** Opening SUPPLIED PASSAGE block **

What volume (L) of 0.256 M potassium hydroxide solution would just neutralize 61.3 ml of 0.167 M H2SO4 solution?
To find the volume of potassium hydroxide (KOH) solution that would neutralize a given volume of sulfuric acid (H2SO4) solution, we can use the equation:
M1V1 = M2V2
Where:
M1 = molarity of acid (H2SO4) = 0.167 M
V1 = volume of acid (H2SO4) = 61.3 mL
M2 = molarity of base (KOH) = 0.256 M
V2 = volume of base (KOH) we need to find
First, we need to convert the volumes from milliliters (mL) to liters (L):
V1 = 61.3 mL = 61.3 mL / 1000 mL/L = 0.0613 L
Now, we can substitute the known values into the equation:
(0.167 M)(0.0613 L) = (0.256 M)(V2)

** Closing SUPPLIED PASSAGE block **
** Opening DATA SECTION block **

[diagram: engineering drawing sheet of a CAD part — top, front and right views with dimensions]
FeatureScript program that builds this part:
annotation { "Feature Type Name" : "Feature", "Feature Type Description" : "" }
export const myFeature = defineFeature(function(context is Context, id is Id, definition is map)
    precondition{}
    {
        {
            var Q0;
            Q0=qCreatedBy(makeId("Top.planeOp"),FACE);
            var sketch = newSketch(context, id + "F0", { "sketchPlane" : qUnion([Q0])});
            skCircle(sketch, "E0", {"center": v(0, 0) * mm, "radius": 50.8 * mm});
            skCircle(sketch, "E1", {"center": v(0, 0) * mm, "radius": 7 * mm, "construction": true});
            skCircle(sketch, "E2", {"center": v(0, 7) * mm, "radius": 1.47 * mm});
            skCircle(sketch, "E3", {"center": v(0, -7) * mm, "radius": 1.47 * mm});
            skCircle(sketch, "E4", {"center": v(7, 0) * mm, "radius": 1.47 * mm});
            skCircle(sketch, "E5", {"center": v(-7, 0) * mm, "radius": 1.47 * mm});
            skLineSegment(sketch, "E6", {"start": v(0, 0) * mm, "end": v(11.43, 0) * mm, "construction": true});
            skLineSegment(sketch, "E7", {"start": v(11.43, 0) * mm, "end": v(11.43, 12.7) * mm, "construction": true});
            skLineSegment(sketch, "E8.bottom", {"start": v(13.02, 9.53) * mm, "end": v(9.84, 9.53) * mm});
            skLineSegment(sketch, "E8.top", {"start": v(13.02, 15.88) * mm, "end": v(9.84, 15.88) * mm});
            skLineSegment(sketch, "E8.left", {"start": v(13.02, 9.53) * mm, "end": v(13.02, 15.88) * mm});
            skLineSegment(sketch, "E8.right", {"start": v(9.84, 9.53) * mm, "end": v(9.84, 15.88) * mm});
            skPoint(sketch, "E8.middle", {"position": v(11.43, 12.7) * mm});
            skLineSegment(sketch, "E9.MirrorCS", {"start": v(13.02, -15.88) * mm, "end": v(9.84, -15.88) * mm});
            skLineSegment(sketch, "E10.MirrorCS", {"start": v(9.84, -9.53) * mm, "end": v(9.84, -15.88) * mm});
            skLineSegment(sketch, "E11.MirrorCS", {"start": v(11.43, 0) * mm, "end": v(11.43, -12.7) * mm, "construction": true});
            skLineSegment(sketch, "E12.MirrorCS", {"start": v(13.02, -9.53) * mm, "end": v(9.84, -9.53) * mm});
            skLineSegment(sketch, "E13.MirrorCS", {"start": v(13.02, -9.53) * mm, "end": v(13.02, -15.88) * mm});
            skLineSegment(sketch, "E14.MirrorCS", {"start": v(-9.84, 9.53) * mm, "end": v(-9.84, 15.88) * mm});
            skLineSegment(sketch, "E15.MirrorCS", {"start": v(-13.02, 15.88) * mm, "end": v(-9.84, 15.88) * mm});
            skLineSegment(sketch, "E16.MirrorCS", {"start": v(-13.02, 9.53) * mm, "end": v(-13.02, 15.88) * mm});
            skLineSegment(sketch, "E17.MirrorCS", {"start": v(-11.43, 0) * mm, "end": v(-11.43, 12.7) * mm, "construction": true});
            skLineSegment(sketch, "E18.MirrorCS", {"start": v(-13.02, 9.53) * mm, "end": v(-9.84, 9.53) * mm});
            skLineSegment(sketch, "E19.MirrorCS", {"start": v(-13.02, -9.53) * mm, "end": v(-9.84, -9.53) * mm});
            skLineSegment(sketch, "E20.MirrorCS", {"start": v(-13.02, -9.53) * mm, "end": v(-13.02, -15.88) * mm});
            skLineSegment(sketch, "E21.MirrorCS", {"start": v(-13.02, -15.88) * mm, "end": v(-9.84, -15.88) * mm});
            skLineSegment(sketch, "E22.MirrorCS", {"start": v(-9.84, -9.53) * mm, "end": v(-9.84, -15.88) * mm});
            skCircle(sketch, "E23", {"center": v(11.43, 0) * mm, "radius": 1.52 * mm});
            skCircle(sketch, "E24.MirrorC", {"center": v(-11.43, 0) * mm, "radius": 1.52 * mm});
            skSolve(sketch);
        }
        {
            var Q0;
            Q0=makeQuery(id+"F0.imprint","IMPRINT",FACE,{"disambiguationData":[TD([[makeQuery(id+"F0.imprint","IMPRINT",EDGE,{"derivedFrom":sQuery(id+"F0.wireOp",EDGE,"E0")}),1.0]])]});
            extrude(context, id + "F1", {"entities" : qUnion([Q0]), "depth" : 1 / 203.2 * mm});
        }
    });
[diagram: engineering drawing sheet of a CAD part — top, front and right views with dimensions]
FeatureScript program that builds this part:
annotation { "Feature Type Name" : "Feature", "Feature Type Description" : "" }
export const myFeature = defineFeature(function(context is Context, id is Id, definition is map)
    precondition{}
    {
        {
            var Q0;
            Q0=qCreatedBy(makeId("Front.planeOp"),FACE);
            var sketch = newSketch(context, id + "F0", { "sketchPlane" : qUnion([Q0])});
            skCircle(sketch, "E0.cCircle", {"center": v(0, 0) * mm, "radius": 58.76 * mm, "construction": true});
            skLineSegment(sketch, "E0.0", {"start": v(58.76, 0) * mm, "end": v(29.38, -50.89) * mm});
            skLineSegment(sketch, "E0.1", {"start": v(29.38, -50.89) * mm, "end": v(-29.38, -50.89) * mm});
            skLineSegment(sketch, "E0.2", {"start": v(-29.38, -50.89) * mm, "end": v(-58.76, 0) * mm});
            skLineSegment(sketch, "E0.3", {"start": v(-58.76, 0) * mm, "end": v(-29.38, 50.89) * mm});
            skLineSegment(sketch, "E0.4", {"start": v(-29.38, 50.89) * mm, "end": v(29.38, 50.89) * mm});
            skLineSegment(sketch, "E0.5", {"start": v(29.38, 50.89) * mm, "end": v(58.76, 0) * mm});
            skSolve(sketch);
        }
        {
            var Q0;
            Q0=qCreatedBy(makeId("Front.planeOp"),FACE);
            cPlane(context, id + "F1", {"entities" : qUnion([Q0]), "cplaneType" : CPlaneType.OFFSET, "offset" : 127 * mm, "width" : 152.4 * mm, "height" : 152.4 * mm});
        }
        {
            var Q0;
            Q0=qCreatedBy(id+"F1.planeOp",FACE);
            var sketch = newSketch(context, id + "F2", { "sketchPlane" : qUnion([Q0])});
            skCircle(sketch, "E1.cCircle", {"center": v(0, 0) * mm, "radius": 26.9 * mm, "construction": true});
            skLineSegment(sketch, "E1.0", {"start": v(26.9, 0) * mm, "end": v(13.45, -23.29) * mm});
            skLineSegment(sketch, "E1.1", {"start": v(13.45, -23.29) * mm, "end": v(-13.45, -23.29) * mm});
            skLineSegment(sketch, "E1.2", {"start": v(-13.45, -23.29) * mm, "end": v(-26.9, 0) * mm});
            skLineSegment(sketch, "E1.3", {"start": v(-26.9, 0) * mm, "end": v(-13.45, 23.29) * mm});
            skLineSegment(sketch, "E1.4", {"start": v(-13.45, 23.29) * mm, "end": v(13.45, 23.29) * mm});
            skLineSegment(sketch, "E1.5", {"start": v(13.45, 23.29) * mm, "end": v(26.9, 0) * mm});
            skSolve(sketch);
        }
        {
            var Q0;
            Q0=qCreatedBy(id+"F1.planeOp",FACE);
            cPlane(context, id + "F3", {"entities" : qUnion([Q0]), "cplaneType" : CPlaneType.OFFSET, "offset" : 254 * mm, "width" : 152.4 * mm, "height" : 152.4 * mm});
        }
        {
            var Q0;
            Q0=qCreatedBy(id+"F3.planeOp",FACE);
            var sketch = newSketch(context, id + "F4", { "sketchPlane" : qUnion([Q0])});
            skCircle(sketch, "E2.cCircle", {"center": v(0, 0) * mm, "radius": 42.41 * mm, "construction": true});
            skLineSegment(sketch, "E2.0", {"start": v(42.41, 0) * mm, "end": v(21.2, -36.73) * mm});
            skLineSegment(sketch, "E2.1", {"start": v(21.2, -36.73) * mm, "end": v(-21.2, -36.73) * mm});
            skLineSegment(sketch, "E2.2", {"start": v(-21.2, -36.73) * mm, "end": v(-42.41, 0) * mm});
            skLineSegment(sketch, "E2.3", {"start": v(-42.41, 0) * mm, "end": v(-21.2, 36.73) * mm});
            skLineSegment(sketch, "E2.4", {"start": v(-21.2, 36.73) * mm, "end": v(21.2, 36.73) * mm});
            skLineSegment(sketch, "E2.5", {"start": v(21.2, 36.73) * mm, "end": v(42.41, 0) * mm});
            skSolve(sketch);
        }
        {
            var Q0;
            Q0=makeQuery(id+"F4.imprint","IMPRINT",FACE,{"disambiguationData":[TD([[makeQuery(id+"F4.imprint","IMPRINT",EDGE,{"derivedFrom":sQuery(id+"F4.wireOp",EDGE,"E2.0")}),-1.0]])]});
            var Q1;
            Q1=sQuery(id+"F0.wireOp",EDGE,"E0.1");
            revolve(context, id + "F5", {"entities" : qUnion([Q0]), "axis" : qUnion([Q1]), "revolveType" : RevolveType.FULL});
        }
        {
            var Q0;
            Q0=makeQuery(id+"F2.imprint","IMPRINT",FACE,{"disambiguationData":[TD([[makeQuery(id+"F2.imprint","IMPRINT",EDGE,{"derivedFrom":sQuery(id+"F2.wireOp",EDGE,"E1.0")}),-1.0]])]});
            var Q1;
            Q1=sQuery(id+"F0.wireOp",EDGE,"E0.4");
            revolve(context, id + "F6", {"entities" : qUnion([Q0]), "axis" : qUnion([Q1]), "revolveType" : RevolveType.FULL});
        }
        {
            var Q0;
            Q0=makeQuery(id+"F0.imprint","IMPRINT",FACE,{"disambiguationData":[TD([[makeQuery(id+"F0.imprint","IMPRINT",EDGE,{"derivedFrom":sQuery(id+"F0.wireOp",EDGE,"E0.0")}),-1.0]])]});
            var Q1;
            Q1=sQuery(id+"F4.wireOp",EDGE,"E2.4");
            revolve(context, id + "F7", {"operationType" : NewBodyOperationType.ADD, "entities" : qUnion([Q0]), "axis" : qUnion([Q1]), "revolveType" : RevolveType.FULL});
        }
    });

** Closing DATA SECTION block **

ACTIONS TO TAKE
1. In the neutralization passage, what molarity is given for the potassium hydroxide solution?
2. Rewrite the neutralization passage from "To find the" to "L) = (0.256 M)(V2)", renaming "base" as "alkali".
3. Continue the neutralization passage from where it stops.
The listing has no connection to the neutralization passage.

ANSWERS TO THE PROBLEMS
1. 0.256 M

2.
To find the volume of potassium hydroxide (KOH) solution that would neutralize a given volume of sulfuric acid (H2SO4) solution, we can use the equation:
M1V1 = M2V2
Where:
M1 = molarity of acid (H2SO4) = 0.167 M
V1 = volume of acid (H2SO4) = 61.3 mL
M2 = molarity of alkali (KOH) = 0.256 M
V2 = volume of alkali (KOH) we need to find
First, we need to convert the volumes from milliliters (mL) to liters (L):
V1 = 61.3 mL = 61.3 mL / 1000 mL/L = 0.0613 L
Now, we can substitute the known values into the equation:
(0.167 M)(0.0613 L) = (0.256 M)(V2)

3.
0.0102271 M⋅L = 0.256 M⋅V2
Next, we can solve for V2 by isolating it on one side of the equation:
V2 = 0.0102271 M⋅L / 0.256 M
V2 = 0.039957 L
Therefore, the volume of the 0.256 M potassium hydroxide solution required to neutralize 61.3 mL of the 0.167 M sulfuric acid solution is approximately 0.039957 liters, or 39.96 mL (rounded to two decimal places).